(Beginning of Data for analysis)
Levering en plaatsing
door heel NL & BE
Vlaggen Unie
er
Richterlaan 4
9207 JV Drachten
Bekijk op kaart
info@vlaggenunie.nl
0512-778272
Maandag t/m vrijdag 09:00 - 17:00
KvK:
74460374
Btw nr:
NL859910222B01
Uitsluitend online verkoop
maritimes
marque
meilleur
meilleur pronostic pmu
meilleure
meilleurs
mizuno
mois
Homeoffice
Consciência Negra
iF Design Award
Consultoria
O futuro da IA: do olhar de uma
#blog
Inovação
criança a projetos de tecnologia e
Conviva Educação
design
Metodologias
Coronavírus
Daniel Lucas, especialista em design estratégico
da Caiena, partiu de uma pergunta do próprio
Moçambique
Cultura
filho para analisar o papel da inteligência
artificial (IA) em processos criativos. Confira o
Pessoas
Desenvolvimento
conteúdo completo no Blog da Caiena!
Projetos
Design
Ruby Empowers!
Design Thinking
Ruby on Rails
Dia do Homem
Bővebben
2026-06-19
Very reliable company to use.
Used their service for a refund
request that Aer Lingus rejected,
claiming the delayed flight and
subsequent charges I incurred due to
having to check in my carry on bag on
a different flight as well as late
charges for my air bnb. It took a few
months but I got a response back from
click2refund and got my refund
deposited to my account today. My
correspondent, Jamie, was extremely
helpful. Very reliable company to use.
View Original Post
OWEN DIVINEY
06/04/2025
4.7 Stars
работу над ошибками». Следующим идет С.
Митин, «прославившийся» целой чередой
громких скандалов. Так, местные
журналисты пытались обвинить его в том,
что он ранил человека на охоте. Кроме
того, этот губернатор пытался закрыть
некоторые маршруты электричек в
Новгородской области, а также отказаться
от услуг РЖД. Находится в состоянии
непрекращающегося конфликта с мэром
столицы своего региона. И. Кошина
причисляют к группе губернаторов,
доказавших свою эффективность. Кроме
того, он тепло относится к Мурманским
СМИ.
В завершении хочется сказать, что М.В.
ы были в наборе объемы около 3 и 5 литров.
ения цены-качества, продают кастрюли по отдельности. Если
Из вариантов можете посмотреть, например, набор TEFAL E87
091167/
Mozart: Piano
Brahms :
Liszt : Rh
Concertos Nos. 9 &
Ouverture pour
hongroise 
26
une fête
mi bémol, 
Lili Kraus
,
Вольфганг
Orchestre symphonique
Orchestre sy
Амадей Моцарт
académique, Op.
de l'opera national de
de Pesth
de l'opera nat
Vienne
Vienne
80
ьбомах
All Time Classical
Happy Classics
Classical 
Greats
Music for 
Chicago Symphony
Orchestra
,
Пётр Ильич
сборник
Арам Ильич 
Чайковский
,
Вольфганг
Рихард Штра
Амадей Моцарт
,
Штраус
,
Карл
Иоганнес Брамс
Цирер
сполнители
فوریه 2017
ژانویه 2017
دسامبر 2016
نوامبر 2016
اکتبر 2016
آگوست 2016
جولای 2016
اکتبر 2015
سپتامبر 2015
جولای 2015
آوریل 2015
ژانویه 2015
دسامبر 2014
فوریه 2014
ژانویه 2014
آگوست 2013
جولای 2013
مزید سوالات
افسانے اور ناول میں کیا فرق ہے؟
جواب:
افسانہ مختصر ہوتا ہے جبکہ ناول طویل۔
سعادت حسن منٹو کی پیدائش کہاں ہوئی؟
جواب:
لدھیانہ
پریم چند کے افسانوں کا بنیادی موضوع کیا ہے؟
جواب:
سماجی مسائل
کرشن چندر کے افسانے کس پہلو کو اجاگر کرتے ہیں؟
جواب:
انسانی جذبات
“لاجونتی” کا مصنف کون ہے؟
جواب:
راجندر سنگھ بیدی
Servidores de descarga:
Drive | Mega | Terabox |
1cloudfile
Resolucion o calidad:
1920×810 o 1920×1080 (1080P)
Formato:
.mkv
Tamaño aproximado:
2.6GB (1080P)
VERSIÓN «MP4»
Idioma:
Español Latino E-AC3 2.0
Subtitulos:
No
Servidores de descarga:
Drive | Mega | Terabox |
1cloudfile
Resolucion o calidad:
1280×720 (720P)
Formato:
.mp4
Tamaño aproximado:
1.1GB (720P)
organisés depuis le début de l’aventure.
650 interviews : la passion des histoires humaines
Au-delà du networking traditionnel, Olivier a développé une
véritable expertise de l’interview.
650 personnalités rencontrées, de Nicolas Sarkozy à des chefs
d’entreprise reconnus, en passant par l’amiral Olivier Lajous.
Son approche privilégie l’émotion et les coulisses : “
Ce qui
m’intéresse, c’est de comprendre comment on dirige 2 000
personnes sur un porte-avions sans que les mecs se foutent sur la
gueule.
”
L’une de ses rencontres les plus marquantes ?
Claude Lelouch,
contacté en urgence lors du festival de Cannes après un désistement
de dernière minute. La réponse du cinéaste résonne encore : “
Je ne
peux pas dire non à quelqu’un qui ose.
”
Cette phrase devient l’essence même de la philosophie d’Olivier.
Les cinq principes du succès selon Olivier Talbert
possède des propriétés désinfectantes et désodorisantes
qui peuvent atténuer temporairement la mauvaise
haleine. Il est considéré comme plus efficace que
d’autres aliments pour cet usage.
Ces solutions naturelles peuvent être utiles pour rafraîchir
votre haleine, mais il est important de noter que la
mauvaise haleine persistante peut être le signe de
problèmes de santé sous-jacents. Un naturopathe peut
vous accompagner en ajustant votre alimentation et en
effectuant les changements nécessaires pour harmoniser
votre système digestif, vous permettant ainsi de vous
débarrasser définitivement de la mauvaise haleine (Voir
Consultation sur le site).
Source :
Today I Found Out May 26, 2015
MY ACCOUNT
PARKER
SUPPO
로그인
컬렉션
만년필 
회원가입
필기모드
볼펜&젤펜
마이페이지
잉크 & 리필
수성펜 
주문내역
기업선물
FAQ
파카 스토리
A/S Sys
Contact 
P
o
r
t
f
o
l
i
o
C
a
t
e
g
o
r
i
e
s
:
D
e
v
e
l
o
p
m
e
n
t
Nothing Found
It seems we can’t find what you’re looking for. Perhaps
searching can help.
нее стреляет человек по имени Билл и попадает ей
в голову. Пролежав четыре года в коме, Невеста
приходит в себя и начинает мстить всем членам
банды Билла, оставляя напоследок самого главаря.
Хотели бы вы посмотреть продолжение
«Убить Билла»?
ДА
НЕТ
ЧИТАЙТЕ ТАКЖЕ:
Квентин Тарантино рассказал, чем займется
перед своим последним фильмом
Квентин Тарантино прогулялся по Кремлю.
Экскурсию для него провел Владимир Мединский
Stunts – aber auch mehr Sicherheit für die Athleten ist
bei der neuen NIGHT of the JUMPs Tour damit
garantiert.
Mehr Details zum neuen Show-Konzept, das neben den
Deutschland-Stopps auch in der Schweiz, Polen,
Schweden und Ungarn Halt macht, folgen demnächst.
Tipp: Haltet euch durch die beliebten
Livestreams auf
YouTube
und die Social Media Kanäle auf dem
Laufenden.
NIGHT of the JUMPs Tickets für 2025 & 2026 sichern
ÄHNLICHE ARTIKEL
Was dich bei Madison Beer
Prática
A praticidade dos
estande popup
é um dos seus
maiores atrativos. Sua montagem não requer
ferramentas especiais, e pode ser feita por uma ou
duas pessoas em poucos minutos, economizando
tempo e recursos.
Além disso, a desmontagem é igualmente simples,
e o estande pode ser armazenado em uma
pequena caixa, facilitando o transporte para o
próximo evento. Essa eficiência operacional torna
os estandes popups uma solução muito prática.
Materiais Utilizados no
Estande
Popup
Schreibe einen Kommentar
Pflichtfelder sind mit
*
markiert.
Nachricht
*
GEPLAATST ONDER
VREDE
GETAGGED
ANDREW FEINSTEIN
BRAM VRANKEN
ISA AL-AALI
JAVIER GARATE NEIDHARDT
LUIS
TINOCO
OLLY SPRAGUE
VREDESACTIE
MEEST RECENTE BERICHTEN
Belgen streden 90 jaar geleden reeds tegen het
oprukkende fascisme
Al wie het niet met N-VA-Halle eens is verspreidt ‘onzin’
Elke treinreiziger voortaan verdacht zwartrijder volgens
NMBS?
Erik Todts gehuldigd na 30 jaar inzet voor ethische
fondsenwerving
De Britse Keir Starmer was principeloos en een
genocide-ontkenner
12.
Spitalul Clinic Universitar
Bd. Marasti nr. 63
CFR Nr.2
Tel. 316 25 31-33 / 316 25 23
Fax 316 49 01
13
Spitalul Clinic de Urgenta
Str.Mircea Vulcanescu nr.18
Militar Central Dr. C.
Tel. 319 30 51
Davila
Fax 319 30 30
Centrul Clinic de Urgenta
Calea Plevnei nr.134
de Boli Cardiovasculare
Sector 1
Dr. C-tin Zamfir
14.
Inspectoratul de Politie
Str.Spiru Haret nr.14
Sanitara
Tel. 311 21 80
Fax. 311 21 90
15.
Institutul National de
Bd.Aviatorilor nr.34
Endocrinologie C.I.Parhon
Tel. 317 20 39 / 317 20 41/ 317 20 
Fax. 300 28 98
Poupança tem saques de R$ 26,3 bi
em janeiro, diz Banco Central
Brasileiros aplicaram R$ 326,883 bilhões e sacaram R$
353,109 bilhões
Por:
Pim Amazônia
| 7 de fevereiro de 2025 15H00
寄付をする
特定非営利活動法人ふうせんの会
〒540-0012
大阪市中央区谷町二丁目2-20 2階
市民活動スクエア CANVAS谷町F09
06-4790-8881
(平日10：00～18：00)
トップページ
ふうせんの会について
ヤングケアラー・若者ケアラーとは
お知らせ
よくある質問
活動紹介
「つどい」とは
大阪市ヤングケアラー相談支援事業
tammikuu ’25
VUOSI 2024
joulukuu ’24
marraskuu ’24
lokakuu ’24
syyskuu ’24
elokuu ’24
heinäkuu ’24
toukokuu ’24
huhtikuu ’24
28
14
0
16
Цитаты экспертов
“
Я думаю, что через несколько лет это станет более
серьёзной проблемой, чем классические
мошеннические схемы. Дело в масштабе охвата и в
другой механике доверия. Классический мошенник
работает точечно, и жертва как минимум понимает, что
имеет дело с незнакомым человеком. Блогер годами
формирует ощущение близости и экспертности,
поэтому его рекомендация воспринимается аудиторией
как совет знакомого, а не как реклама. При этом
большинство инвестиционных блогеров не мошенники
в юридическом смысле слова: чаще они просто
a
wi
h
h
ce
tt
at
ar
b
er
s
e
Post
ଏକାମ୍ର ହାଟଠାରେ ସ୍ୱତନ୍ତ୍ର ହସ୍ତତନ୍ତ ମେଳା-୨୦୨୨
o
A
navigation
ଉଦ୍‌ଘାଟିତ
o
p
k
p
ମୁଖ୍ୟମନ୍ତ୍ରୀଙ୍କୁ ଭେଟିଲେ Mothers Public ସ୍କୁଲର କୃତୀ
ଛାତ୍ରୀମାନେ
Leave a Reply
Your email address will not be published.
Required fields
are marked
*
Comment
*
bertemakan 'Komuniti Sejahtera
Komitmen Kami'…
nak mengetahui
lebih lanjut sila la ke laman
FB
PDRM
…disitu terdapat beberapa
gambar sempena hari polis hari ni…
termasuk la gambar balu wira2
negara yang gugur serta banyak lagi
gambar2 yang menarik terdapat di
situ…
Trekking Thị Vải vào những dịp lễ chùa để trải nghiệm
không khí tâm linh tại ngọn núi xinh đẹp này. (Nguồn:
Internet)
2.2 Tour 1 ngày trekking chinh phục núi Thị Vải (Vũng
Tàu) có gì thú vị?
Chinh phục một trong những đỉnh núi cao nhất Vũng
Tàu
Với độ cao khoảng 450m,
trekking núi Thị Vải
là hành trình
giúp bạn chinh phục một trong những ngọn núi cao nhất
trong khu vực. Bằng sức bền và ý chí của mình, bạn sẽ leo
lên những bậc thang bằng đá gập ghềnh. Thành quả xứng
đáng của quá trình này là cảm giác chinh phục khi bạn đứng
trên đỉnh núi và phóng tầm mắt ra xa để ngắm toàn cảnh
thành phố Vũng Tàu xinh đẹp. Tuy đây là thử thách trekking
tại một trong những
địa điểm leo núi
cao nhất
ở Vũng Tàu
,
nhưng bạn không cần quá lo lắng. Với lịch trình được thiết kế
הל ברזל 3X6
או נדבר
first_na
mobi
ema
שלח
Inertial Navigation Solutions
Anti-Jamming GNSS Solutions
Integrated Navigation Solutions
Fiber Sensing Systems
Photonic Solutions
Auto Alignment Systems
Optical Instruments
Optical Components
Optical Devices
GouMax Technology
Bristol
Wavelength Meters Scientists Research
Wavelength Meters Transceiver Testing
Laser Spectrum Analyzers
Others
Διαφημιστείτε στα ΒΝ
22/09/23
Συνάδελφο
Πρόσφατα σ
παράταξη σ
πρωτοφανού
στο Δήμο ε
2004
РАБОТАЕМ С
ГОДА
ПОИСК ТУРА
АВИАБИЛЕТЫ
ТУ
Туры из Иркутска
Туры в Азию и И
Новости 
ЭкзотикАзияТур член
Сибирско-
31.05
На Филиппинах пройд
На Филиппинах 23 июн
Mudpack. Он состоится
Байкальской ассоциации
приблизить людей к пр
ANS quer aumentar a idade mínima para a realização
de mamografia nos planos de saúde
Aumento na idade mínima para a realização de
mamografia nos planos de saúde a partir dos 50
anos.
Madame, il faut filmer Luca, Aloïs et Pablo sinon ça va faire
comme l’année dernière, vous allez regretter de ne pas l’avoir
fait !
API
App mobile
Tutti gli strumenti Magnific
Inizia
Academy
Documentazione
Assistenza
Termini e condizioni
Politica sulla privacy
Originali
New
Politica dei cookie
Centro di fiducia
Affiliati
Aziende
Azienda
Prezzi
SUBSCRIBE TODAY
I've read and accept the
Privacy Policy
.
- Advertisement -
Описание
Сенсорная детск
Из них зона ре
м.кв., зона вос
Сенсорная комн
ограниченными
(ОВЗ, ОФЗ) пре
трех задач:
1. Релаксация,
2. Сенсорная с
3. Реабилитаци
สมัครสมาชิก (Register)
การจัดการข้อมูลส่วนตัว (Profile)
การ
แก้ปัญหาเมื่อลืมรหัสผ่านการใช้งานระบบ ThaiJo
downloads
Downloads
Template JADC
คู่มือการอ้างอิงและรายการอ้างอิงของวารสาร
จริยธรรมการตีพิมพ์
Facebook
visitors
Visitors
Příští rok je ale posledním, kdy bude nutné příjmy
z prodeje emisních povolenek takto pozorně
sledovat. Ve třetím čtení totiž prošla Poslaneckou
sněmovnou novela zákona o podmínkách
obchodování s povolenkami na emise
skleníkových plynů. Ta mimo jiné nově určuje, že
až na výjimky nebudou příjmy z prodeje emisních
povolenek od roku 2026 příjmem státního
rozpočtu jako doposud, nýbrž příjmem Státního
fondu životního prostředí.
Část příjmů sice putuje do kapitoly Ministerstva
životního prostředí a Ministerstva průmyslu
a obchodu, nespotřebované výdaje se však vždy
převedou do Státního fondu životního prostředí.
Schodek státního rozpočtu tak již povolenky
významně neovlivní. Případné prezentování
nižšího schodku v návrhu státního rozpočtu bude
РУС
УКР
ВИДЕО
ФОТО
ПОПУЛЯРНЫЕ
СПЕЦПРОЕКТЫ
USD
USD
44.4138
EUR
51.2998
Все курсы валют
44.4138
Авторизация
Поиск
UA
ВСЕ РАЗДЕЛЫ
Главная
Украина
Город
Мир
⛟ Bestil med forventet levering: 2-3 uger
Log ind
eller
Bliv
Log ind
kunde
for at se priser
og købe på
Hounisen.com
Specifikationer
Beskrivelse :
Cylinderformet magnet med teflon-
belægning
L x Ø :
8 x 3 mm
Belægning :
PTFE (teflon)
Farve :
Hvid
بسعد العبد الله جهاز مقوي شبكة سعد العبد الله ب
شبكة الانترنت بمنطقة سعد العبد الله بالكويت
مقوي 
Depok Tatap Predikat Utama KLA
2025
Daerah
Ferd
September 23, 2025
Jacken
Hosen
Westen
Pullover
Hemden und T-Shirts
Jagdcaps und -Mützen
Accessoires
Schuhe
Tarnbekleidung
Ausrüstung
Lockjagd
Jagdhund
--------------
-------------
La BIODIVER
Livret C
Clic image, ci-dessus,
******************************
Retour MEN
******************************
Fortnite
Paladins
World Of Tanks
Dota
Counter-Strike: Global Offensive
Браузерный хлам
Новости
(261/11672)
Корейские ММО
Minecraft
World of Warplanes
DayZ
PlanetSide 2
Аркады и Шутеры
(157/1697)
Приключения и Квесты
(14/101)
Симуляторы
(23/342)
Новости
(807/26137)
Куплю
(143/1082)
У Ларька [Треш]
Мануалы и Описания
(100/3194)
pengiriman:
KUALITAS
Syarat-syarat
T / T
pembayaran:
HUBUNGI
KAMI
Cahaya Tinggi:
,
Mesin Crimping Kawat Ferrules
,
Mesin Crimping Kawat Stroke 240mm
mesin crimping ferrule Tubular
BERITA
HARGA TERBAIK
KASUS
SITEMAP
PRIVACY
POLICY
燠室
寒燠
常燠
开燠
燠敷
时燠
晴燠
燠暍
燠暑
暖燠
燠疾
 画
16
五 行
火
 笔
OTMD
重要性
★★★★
(End of Data for analysis)
**Task instructions:**
Quote every line from the start of the records down to and including the line that contains "months but I got a response back from", reproducing each line verbatim.

**Response below:**
Levering en plaatsing
door heel NL & BE
Vlaggen Unie
er
Richterlaan 4
9207 JV Drachten
Bekijk op kaart
info@vlaggenunie.nl
0512-778272
Maandag t/m vrijdag 09:00 - 17:00
KvK:
74460374
Btw nr:
NL859910222B01
Uitsluitend online verkoop
maritimes
marque
meilleur
meilleur pronostic pmu
meilleure
meilleurs
mizuno
mois
Homeoffice
Consciência Negra
iF Design Award
Consultoria
O futuro da IA: do olhar de uma
#blog
Inovação
criança a projetos de tecnologia e
Conviva Educação
design
Metodologias
Coronavírus
Daniel Lucas, especialista em design estratégico
da Caiena, partiu de uma pergunta do próprio
Moçambique
Cultura
filho para analisar o papel da inteligência
artificial (IA) em processos criativos. Confira o
Pessoas
Desenvolvimento
conteúdo completo no Blog da Caiena!
Projetos
Design
Ruby Empowers!
Design Thinking
Ruby on Rails
Dia do Homem
Bővebben
2026-06-19
Very reliable company to use.
Used their service for a refund
request that Aer Lingus rejected,
claiming the delayed flight and
subsequent charges I incurred due to
having to check in my carry on bag on
a different flight as well as late
charges for my air bnb. It took a few
months but I got a response back from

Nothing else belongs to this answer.